═══ Extrait ═══

En septembre 2001, Hamid Karzai a traversé la frontière pakistanaise pour entrer dans la province afghane de Kandahar, accompagné de seulement trois associés non armés sur des motos, afin de rallier la rébellion tribale contre les talibans dans la ceinture rurale de Kandahar.
Il deviendra plus tard le chef de l’Afghanistan, lorsque les Américains envahiront le pays et renverseront le régime taliban.
Près de 20 ans plus tard, le 17 août 2021, un autre leader – cette fois de l’autre côté de l’échiquier politique – a traversé la même frontière pour entrer en Afghanistan, et il semble maintenant prêt à devenir le nouveau leader de ce même pays.

═══ Données recueillies ═══

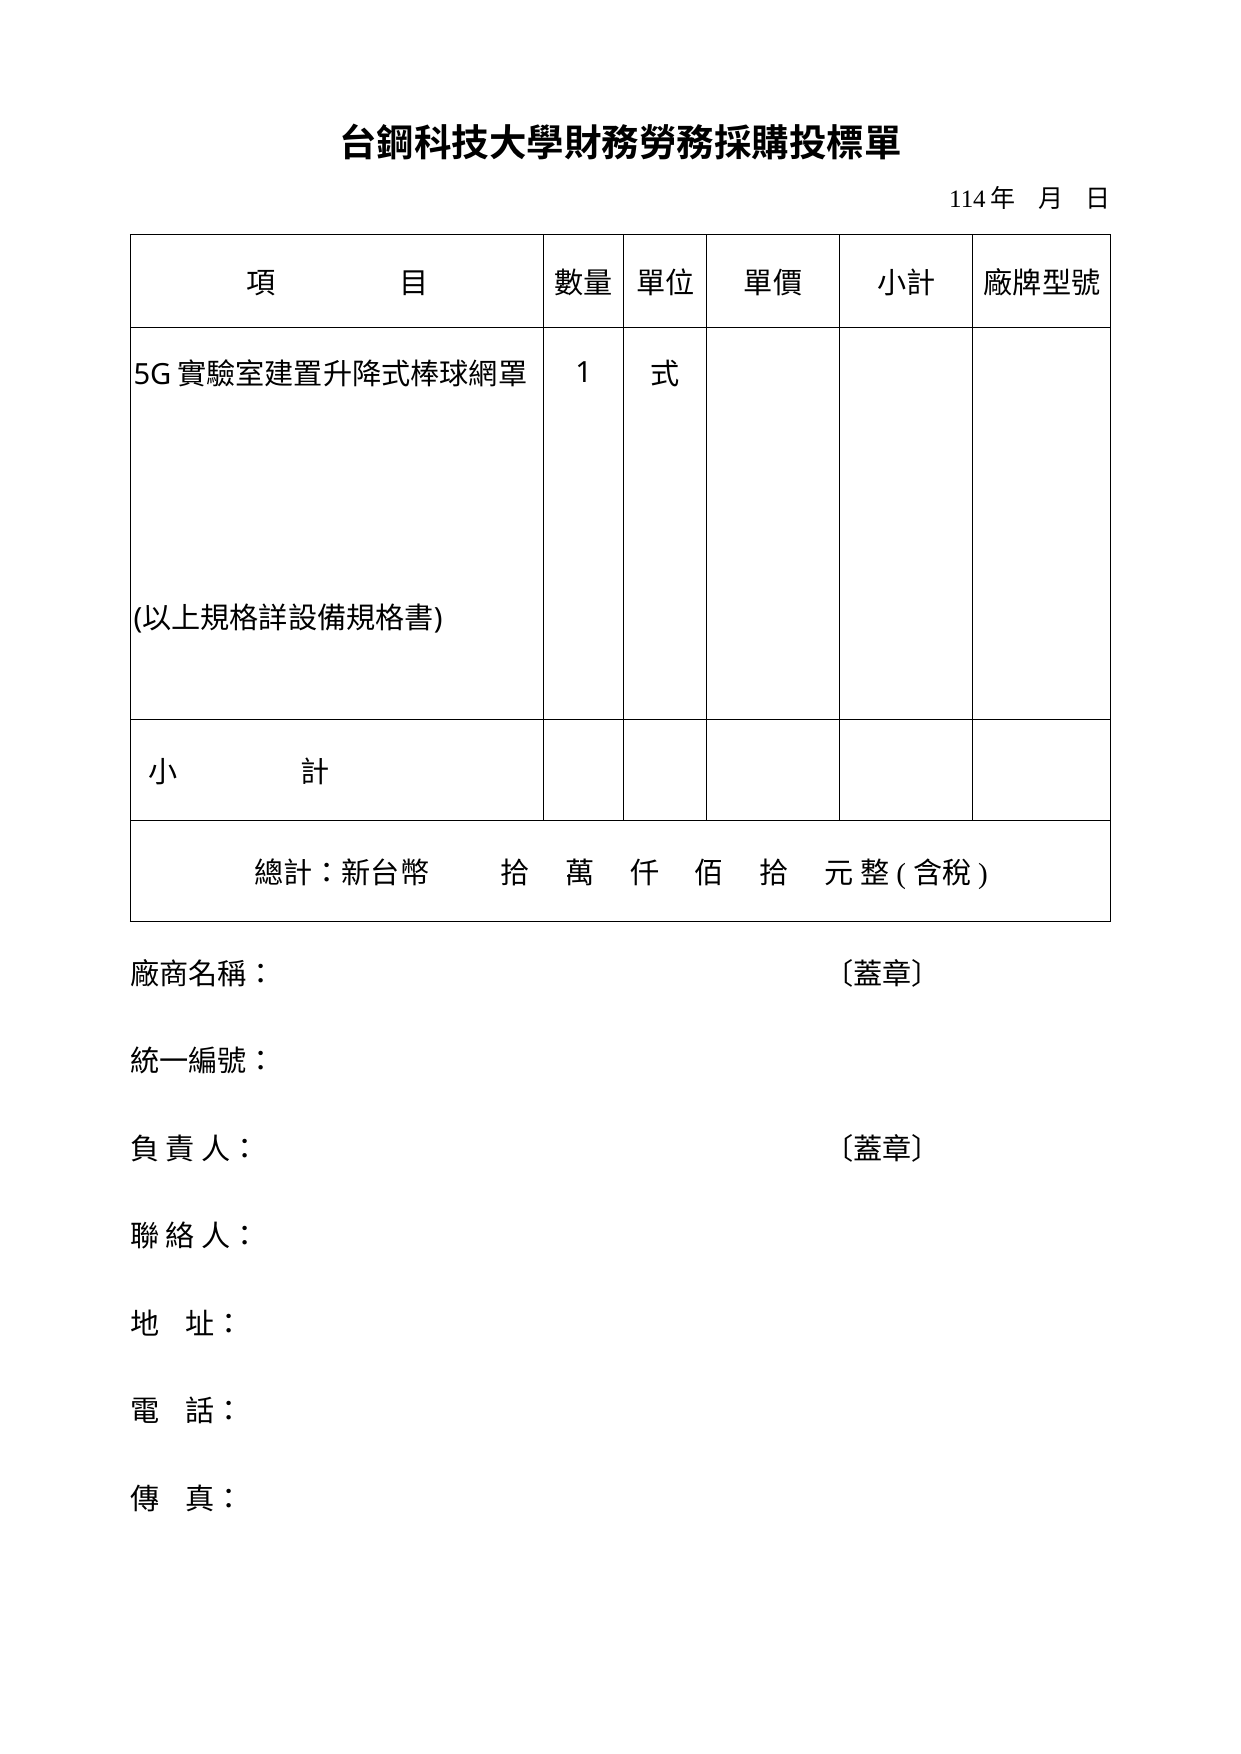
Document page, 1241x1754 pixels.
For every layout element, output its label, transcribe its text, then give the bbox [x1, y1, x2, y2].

═══

• _Série d'exercices_:
A - Répondez à ces questions à partir de l'extrait :
(i) Par combien d'associés Hamid Karzai était-il accompagné quand il a traversé la frontière en septembre 2001 ?
(ii) Dans quelle province afghane est-il alors entré ?
(iii) À quelle date un autre leader a-t-il traversé la même frontière ?
B - Reproduisez sans rien changer la partie de l'extrait qui va de « En septembre 2001, Hamid » à « rurale de Kandahar. », ces deux passages compris.
Les données n'ont aucun rapport avec l'extrait.

• _Réponses par exercice_:
A -
(i) Trois associés non armés, sur des motos.
(ii) La province de Kandahar.
(iii) Le 17 août 2021.

B -
En septembre 2001, Hamid Karzai a traversé la frontière pakistanaise pour entrer dans la province afghane de Kandahar, accompagné de seulement trois associés non armés sur des motos, afin de rallier la rébellion tribale contre les talibans dans la ceinture rurale de Kandahar.